The Secret Ingredient That Gives Amish Recipes A Major Upgrade

The Amish Cook columnist Elizabeth Coblentz once wrote of baking 70 pies for her daughter’s wedding (via New York Times). How many of us can say we’ve baked 70 pies in a lifetime, let alone on just one occasion? So if she says to add an ingredient to your pies, she’s probably on to something. Even if that something is vinegar.

While you may scoff (or wretch) at the thought of a vinegar and fruit pie, there’s plenty of precedent for adding a shot of something sour. The Pioneer Woman‘s Ree Drummond, known for her down-home classics, recommends adding balsamic vinegar to boost a cherry pie’s tartness. Without thinking too hard, you can probably recall a fruit dessert that calls for lemon juice, such as blackberry pie.

Just as lemon juice keeps luscious fruit fillings from coming off sickly sweet (via Bon Appétit), vinegar fills a similar role. Traditionally, lemons were hard to find much of the year.
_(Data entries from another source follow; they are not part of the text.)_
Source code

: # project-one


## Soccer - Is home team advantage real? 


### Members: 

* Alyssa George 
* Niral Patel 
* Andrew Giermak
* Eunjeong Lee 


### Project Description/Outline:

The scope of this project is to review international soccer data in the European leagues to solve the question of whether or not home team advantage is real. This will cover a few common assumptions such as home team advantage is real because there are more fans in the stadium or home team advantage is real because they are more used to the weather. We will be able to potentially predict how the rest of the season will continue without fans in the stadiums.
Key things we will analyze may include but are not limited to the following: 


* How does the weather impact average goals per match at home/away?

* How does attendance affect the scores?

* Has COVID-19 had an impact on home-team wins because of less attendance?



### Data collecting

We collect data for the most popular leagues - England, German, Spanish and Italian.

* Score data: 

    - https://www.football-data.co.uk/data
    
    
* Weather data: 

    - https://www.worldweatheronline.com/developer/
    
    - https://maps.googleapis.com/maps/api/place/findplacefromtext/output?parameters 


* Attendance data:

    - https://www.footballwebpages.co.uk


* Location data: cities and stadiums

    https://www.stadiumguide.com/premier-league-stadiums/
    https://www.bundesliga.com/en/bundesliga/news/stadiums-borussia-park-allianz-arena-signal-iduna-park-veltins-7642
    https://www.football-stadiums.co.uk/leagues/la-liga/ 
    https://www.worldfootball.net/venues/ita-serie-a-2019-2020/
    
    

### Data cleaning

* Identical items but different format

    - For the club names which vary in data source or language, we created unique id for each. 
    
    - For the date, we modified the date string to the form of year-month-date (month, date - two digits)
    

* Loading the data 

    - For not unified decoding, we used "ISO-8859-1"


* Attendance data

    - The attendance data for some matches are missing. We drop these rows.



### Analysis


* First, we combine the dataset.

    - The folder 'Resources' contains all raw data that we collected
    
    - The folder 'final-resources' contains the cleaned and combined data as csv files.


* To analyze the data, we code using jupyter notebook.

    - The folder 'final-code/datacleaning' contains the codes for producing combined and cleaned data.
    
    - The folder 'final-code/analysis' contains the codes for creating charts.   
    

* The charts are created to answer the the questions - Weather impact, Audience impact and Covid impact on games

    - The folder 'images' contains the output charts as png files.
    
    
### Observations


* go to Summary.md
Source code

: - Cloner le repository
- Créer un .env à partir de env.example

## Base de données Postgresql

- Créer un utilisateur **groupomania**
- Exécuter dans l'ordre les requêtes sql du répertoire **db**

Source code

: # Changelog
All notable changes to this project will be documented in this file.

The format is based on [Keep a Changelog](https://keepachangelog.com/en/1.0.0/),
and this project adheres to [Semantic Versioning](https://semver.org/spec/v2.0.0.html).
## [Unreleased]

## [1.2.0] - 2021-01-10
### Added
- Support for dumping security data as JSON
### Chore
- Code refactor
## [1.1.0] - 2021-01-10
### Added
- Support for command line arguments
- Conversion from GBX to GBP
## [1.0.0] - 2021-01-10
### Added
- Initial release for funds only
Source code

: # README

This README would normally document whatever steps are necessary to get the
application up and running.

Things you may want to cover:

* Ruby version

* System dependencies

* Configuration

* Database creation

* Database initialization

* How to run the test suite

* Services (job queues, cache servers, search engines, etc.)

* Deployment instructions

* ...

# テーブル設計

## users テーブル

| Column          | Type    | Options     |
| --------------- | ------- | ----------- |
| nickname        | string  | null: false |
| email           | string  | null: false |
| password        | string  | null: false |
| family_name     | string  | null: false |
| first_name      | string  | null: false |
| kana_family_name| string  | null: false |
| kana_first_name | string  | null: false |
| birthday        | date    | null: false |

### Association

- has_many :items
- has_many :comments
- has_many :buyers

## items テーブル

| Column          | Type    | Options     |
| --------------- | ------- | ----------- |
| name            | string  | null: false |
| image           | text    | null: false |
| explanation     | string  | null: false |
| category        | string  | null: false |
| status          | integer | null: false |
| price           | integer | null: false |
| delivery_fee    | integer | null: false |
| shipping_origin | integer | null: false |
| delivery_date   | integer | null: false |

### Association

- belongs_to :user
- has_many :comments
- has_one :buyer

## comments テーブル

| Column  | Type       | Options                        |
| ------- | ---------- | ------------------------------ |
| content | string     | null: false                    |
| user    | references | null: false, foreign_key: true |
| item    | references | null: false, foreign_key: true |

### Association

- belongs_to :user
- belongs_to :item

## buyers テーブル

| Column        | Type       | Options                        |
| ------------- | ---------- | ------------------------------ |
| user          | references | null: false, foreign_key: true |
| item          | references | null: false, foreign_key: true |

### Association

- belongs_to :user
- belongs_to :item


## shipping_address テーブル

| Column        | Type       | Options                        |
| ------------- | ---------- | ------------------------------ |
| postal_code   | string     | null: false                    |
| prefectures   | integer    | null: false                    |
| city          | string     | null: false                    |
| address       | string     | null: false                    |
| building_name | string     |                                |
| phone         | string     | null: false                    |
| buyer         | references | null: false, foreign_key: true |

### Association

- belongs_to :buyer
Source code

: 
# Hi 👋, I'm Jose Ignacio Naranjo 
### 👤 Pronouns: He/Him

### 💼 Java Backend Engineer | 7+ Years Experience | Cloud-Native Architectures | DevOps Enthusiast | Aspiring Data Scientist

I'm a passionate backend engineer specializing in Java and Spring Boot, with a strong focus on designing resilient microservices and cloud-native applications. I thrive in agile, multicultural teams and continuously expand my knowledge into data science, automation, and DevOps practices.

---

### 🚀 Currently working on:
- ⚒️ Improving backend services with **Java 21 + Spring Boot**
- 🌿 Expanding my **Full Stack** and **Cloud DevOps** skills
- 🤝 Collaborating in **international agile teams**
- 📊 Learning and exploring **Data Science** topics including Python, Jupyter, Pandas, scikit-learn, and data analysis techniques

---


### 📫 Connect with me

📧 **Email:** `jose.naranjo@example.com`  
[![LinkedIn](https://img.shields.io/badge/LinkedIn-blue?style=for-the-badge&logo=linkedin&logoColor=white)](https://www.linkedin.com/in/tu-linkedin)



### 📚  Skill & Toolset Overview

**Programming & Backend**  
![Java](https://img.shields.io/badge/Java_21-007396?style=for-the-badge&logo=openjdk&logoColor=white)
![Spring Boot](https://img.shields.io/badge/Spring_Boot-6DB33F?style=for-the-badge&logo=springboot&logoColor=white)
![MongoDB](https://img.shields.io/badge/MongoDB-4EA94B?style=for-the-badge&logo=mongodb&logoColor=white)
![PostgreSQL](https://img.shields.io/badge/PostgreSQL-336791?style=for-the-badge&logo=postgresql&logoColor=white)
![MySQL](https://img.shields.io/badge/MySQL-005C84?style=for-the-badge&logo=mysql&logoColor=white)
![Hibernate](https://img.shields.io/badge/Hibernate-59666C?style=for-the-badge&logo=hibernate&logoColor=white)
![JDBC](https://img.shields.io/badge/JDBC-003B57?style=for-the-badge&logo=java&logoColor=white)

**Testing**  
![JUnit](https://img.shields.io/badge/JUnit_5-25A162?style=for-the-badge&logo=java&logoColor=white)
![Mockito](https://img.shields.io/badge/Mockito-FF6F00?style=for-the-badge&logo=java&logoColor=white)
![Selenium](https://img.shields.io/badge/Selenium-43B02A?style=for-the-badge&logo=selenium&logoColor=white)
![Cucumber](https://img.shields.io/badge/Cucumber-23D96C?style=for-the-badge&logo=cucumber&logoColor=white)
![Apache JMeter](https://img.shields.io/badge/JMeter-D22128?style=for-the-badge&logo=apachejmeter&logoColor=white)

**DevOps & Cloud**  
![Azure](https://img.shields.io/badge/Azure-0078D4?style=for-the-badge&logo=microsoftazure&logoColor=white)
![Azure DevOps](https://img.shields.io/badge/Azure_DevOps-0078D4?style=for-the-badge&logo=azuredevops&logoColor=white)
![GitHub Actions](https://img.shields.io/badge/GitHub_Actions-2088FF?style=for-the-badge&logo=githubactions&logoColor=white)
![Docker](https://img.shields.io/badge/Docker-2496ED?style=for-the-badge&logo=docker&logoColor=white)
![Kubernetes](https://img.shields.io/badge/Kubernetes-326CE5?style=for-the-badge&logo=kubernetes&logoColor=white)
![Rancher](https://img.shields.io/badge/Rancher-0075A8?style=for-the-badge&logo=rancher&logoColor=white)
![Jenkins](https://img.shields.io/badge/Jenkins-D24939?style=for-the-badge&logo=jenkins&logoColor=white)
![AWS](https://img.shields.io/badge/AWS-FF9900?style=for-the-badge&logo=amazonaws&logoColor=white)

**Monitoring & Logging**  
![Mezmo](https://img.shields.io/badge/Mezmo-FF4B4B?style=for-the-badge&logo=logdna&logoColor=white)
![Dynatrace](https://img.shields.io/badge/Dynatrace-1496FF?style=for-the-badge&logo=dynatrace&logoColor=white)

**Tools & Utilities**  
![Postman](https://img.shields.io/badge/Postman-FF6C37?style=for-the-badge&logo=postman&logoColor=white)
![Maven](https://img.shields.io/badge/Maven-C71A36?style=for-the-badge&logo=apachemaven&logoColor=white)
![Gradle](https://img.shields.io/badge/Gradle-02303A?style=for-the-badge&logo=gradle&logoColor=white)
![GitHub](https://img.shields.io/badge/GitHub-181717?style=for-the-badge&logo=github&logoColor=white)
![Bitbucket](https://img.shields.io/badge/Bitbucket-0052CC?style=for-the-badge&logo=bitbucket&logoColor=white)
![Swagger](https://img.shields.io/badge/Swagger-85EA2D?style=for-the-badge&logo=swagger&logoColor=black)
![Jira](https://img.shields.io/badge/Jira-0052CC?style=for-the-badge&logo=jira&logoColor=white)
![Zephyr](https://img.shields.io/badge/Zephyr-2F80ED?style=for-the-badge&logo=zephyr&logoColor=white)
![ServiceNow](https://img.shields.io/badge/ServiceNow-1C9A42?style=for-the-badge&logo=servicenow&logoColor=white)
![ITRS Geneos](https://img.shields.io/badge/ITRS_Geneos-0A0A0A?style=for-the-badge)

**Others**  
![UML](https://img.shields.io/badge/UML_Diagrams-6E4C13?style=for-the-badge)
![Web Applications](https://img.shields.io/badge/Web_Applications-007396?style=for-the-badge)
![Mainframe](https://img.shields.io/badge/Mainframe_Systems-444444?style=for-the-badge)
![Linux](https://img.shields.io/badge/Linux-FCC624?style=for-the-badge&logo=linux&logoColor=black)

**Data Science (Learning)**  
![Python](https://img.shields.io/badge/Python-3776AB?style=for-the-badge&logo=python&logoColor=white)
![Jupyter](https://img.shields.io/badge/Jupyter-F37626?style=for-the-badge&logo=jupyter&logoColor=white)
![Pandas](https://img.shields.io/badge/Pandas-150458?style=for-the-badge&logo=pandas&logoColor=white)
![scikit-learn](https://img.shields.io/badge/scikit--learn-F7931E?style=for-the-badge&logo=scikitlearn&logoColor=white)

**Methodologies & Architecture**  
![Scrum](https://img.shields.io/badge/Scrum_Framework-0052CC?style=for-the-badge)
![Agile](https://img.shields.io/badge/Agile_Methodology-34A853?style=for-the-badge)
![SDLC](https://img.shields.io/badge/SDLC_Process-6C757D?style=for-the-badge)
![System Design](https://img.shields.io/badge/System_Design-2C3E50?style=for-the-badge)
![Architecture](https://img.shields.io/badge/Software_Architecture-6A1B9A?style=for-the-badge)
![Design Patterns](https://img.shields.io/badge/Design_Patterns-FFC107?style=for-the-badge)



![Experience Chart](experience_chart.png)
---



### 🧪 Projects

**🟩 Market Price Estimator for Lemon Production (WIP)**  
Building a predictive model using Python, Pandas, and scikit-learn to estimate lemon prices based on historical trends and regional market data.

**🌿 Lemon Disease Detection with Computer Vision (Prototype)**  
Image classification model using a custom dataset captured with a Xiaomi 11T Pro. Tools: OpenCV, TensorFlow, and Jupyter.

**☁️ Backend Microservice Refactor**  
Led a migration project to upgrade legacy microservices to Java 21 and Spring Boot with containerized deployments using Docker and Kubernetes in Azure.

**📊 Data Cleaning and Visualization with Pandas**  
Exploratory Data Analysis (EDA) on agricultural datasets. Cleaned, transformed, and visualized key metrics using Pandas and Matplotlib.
Vinegar stepped up as an equally sour substitute for lemon juice, unhindered by a growing season. Vinegar seems particularly well adapted to cherry recipes. According to Taste of Home, The Amish Cook’s Coblentz recommended adding a splash of vinegar to all cherry baked goods, not just pie fillings. Just like The Pioneer Woman, The Amish Cook says vinegar keeps cherry pie “tart.” So this cherry season, maybe skip the treasure hunt for the tartest cherries you can find and just add a spoonful of vinegar.